Ohio officials said the 6th U.S. Circuit Court of Appeals' ruling upholds the state's position that it has authority to impose reasonable requirements for ballot listings to ensure orderly, fair elections.
The Green Party and Nader had argued that keeping the party's designation off the ballot violated their constitutional rights of free speech, free association and equal protection of law.
They also said the state's refusal denied voters the opportunity to be informed which lesser-known candidates were running with third-party endorsements, such as the Green Party. The state's position allows Republicans and Democrats to keep voters in the dark about third-party challengers, said Terry Lodge, lawyer for the Green Party and Nader.
Appeals judges Richard Suhrheinrich, Alice Batchelder and Eugene Siler Jr. ruled unanimously yesterday, just a day after receiving the case.
Nader and the Green Party will appeal, Lodge said.
The appeals judges reversed a lower court's October 2000 ruling in favor of Nader and the party. U.S. District Judge John Holschuh of Columbus ruled then that they had the right to have Nader's name listed with the party affiliation.
But the appeals court blocked Holschuh's ruling later that month, saying there wasn't enough time left to uniformly reprint and distribute election ballots statewide. Nader ended up on the ballot without any party affiliation.

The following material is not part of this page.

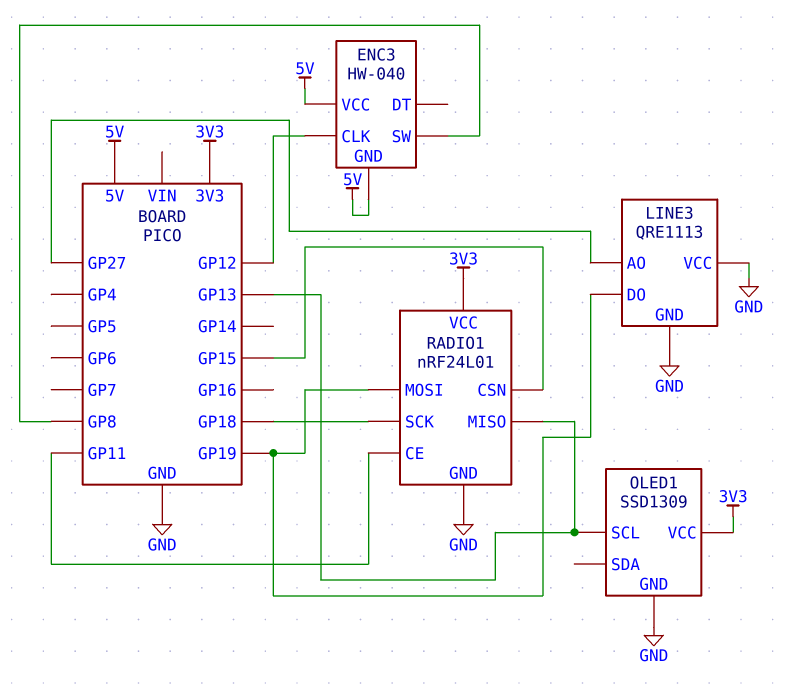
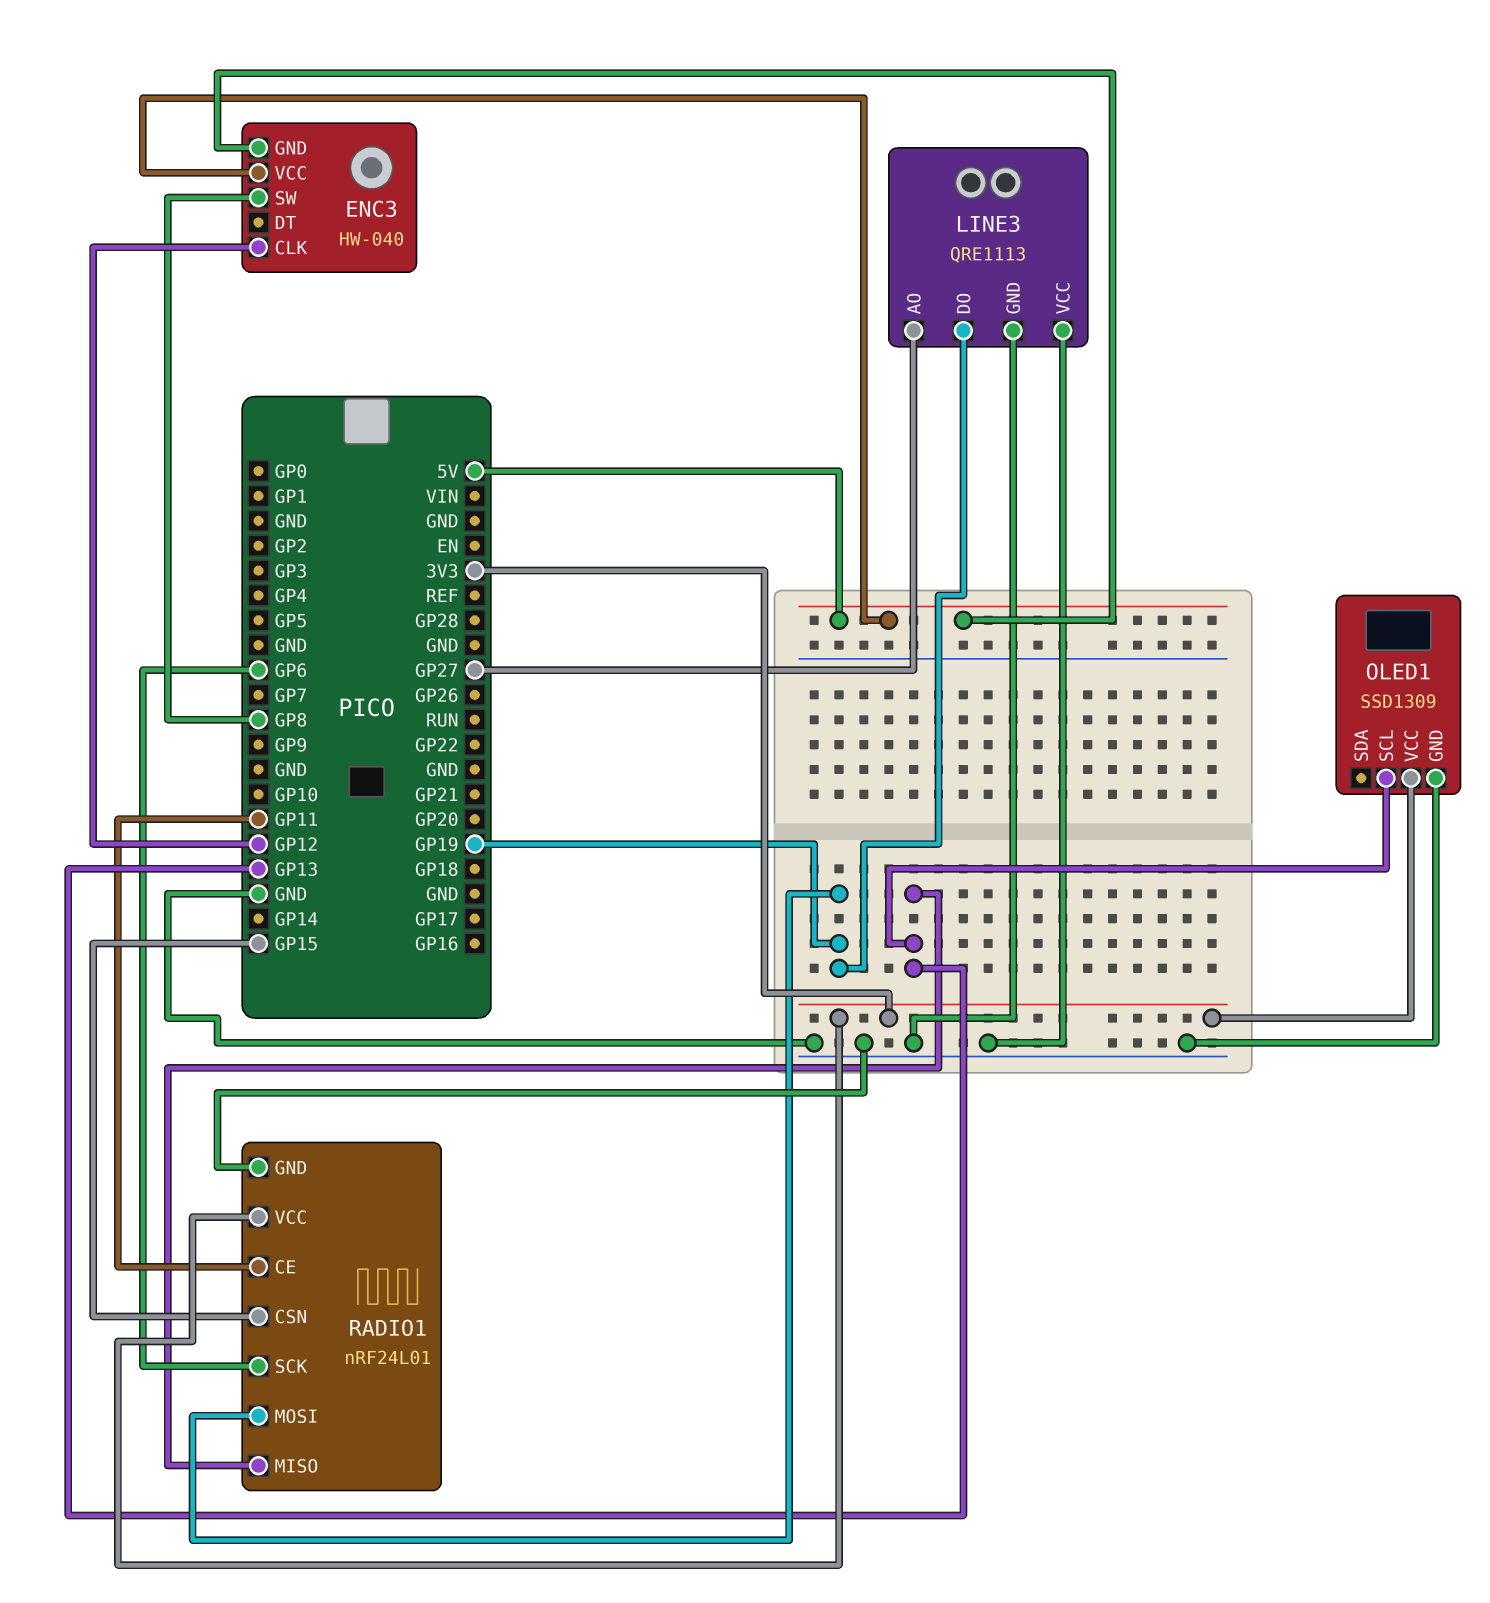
RADIO1 pin SCK: GP18 -> GP6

The Green Party said that it was continuing to pursue the case because it intends to have its party-affiliated candidates on Ohio ballots in future elections.

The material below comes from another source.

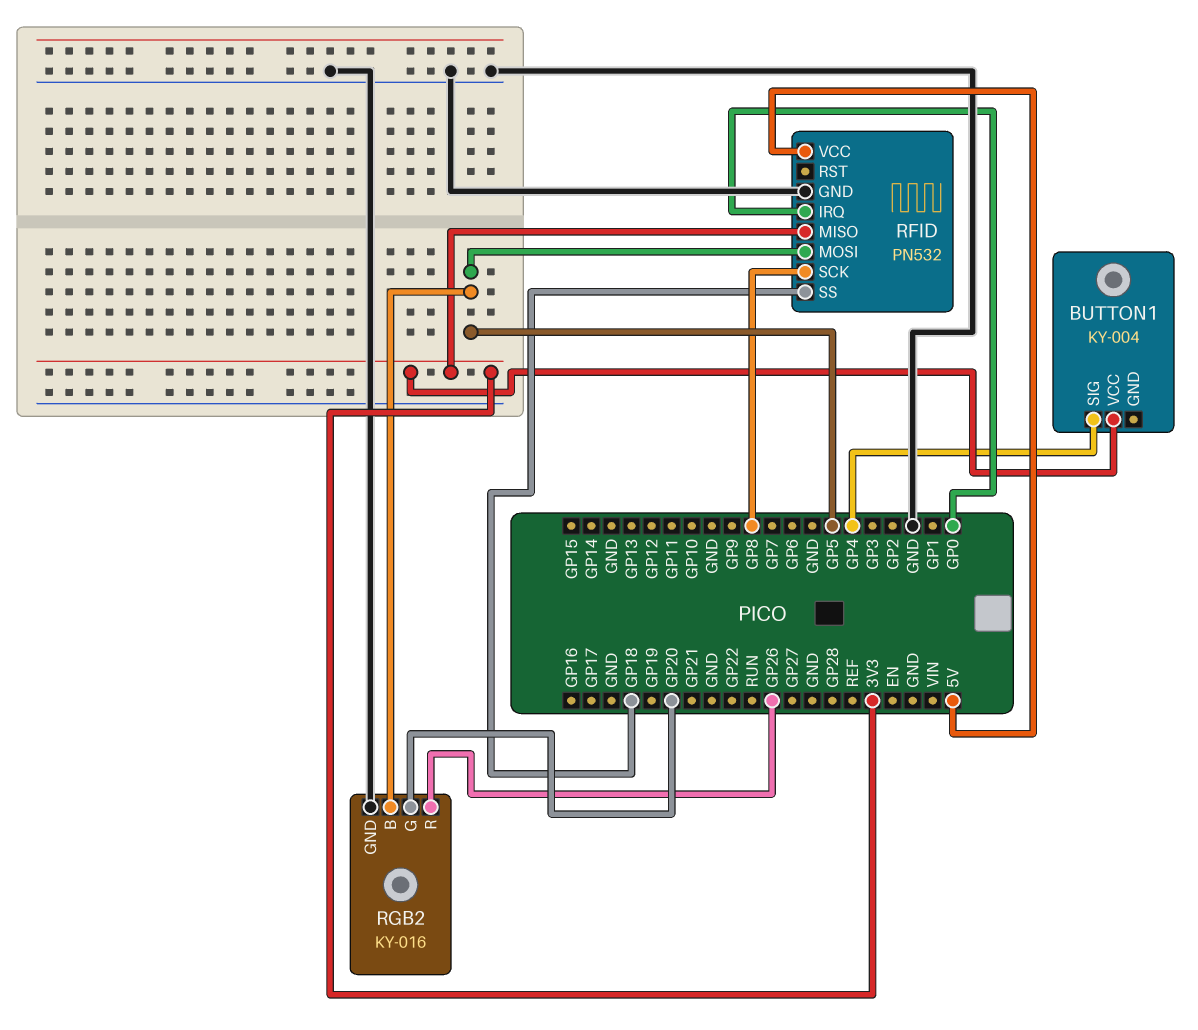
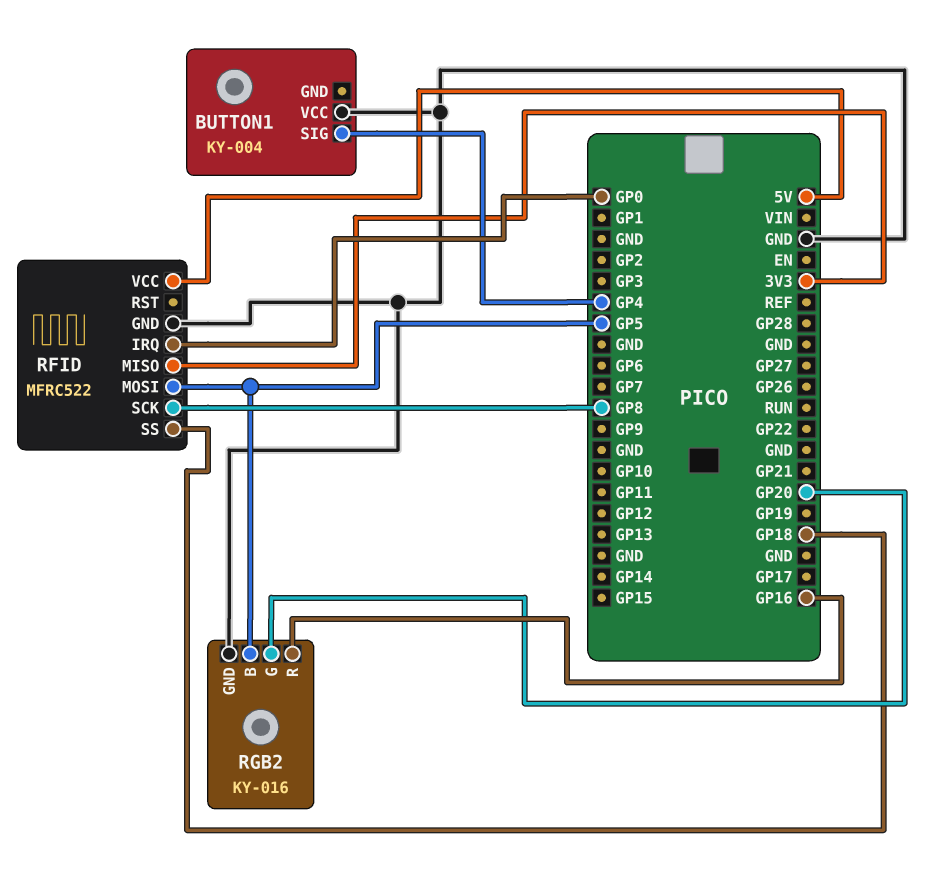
BUTTON1 pin VCC: 3V3 -> GND
RFID: PN532 -> MFRC522
RGB2 pin R: GP26 -> GP16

Attorneys for Ohio Secretary of State Kenneth Blackwell, the state's elections officer, said the General Assembly has reasonable requirements for ballot party listing. Ohio requires a party or candidate to obtain petition signatures equal to 1% of the number of people who voted in the state's last election for governor.
Nader and Green Party officials failed to meet that requirement for the 2000 election, Blackwell said. Backers of Nader and running mate Winona LaDuke collected only enough signatures to put them on the ballot as independents, he said.
State attorneys said Holschuh's decision violated prior rulings by a federal appeals court and the U.S. Supreme Court that Ohio and other states may impose minimum, reasonable requirements for ballot listings as a party candidate. States say that helps them to ensure orderly elections and to determine if a third party legitimately has some public support.
Libertarian congressional candidate James Schrader won a favorable ruling against Ohio in 1999 from a federal magistrate, in a case similar to Nader's complaint. But the appeals court later reversed that ruling and the U.S. Supreme Court declined to hear the case. The appeals judges said yesterday that the Schrader decision required a similar outcome in the Nader case.